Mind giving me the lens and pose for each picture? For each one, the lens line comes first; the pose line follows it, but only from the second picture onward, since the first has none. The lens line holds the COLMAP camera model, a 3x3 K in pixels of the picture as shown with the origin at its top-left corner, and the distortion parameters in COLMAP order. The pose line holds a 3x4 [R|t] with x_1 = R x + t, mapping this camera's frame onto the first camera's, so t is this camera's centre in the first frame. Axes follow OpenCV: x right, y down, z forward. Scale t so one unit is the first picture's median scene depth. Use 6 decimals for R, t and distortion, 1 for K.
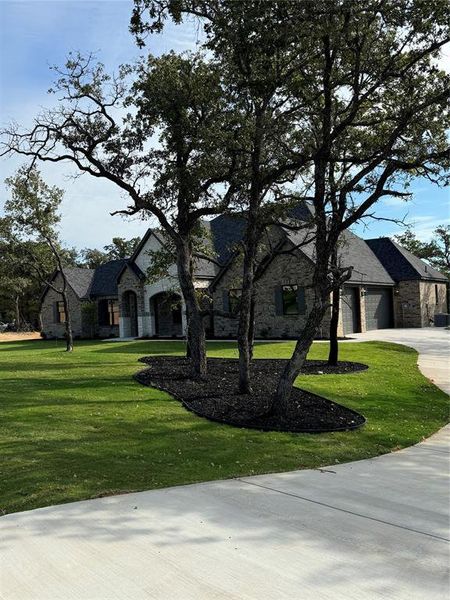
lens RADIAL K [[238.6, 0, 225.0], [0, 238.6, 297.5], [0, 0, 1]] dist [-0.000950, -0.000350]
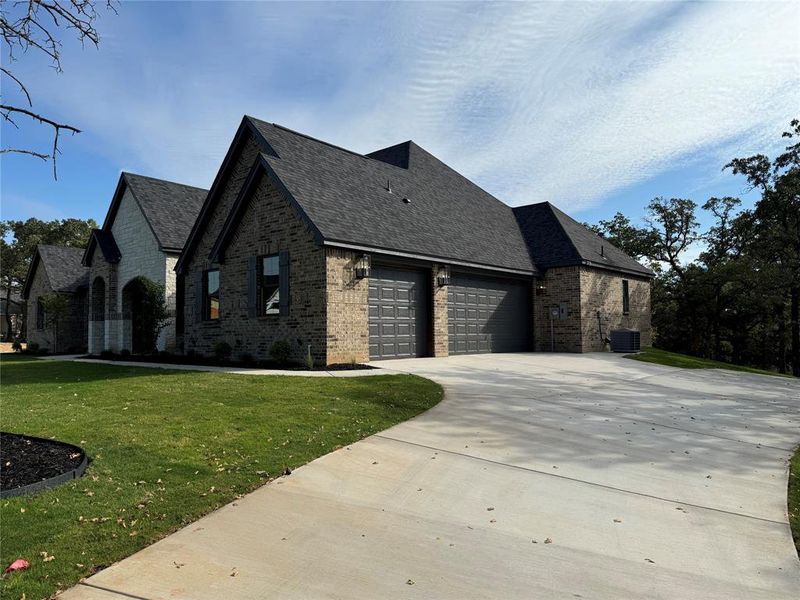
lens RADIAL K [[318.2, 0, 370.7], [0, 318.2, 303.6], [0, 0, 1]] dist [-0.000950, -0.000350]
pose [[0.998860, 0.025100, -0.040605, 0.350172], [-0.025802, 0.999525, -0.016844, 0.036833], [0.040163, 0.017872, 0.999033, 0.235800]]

Task brief
Copy the listing above verbatim, leaving out the pictures.

Expected output
Mind giving me the lens and pose for each picture? For each one, the lens line comes first; the pose line follows it, but only from the second picture onward, since the first has none. The lens line holds the COLMAP camera model, a 3x3 K in pixels of the picture as shown with the origin at its top-left corner, and the distortion parameters in COLMAP order. The pose line holds a 3x4 [R|t] with x_1 = R x + t, mapping this camera's frame onto the first camera's, so t is this camera's centre in the first frame. Axes follow OpenCV: x right, y down, z forward. Scale t so one unit is the first picture's median scene depth. Use 6 decimals for R, t and distortion, 1 for K.
lens RADIAL K [[238.6, 0, 225.0], [0, 238.6, 297.5], [0, 0, 1]] dist [-0.000950, -0.000350]
lens RADIAL K [[318.2, 0, 370.7], [0, 318.2, 303.6], [0, 0, 1]] dist [-0.000950, -0.000350]
pose [[0.998860, 0.025100, -0.040605, 0.350172], [-0.025802, 0.999525, -0.016844, 0.036833], [0.040163, 0.017872, 0.999033, 0.235800]]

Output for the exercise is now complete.